The rest of the evening was a series of updated honorific references to performance work by a huge range of women artists from Orlan to Yayoi Kusama to Yoko Ono to the brilliant Cunt Cheerleaders, whose performance at Fresno State College in 1970 involved the four artists donning satin cheerleader costumes adorned variously with the letters C U N and T and chanting light-hearted transgressive cheers to women – an attempted re-appropriation of a slang term for a fairly harmless and thoroughly indispensable part of the human anatomy that has somehow found itself the most offensive word in the English language. I’m not sure whether or not it worked but the performance was hilarious and very cheering.




Another high point was an homage to Linda Montano and Tehching Hsieh who bound themselves together by way of an eight foot rope for one full year in 1983/4. Oriana Fox added an interesting twist to the reproduction in asking her divorced parents to play the protagonists – although for one evening only this time, not one year. Over from stateside for the week the estranged old pair seemed a little baffled but game enough to have a go. Towards the end of the evening I spotted Mr Fox standing on a chair trying to get a better view of a particularly gripping performance piece, whilst the much shorter erstwhile Mrs Fox was left standing on the floor looking at the back of the tall fellow in front. One began to see why divorce might have found itself on the cards for that particular famille.

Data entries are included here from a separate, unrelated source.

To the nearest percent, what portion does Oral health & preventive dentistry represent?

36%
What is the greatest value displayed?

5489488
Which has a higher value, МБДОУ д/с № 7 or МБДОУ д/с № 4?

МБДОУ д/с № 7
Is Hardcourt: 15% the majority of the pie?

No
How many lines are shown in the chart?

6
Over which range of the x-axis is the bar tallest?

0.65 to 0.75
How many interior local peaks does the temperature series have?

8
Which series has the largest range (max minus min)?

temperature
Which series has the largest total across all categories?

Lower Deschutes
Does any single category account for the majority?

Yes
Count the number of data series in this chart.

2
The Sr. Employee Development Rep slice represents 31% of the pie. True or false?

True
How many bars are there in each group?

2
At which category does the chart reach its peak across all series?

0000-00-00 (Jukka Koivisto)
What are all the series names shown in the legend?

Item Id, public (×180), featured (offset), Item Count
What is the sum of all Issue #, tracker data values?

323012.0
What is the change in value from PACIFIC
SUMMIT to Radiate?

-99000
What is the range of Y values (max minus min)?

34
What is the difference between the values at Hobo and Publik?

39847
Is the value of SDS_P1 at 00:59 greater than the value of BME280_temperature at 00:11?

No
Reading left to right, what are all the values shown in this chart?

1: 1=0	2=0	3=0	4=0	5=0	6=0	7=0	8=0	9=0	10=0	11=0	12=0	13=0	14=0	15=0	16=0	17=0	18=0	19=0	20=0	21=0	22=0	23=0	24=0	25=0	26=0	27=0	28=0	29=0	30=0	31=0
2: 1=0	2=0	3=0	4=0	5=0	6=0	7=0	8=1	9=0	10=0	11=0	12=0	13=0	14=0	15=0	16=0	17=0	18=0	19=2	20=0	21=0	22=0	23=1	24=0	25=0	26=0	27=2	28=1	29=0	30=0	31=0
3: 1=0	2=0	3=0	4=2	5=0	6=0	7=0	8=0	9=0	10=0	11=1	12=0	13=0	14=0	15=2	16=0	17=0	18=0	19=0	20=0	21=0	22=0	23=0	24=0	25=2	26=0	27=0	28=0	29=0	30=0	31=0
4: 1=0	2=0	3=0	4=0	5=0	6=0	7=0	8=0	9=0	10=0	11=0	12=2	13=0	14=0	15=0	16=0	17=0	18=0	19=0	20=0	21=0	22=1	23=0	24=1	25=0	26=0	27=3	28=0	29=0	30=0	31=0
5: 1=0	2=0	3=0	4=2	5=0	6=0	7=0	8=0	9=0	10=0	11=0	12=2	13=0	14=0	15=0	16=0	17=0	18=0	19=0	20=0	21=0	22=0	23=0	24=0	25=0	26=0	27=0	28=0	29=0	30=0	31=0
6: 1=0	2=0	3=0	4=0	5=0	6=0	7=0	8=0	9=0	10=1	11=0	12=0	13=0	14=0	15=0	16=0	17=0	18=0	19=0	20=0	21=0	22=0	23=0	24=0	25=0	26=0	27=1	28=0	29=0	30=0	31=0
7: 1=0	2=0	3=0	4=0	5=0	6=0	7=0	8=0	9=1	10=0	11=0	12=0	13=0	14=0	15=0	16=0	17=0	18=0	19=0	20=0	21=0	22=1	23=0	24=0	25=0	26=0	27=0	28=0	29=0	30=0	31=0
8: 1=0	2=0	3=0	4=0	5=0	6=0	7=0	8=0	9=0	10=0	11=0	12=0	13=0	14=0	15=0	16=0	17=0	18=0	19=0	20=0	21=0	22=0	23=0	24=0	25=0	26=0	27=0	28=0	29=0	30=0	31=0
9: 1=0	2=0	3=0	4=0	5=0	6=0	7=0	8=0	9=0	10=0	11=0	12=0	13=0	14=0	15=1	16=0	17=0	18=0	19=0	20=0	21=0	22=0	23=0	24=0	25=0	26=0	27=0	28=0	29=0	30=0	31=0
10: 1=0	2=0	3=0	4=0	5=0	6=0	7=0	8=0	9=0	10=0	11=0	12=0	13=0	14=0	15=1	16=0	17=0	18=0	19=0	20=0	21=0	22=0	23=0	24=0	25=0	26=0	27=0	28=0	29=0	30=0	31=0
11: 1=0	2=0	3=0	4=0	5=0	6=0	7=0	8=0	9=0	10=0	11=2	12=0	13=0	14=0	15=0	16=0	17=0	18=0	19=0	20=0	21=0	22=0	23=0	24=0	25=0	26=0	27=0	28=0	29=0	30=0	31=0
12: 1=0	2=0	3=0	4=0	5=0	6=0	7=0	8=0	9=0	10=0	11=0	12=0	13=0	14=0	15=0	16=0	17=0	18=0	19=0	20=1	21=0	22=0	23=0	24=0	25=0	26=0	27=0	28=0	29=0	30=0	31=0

Or perhaps we girlies have brought it on ourselves have we? Perhaps, as we’re often told by people who apparently know about these things, perhaps chivalry and feminism don’t make particularly compatible bedfellows. I rather disagree. I think feminism and chivalry have a lot in common. Both have much to do with respect and generosity towards oneself and other. Or perhaps it’s me who doesn’t get it is it? Perhaps. But then… so what?!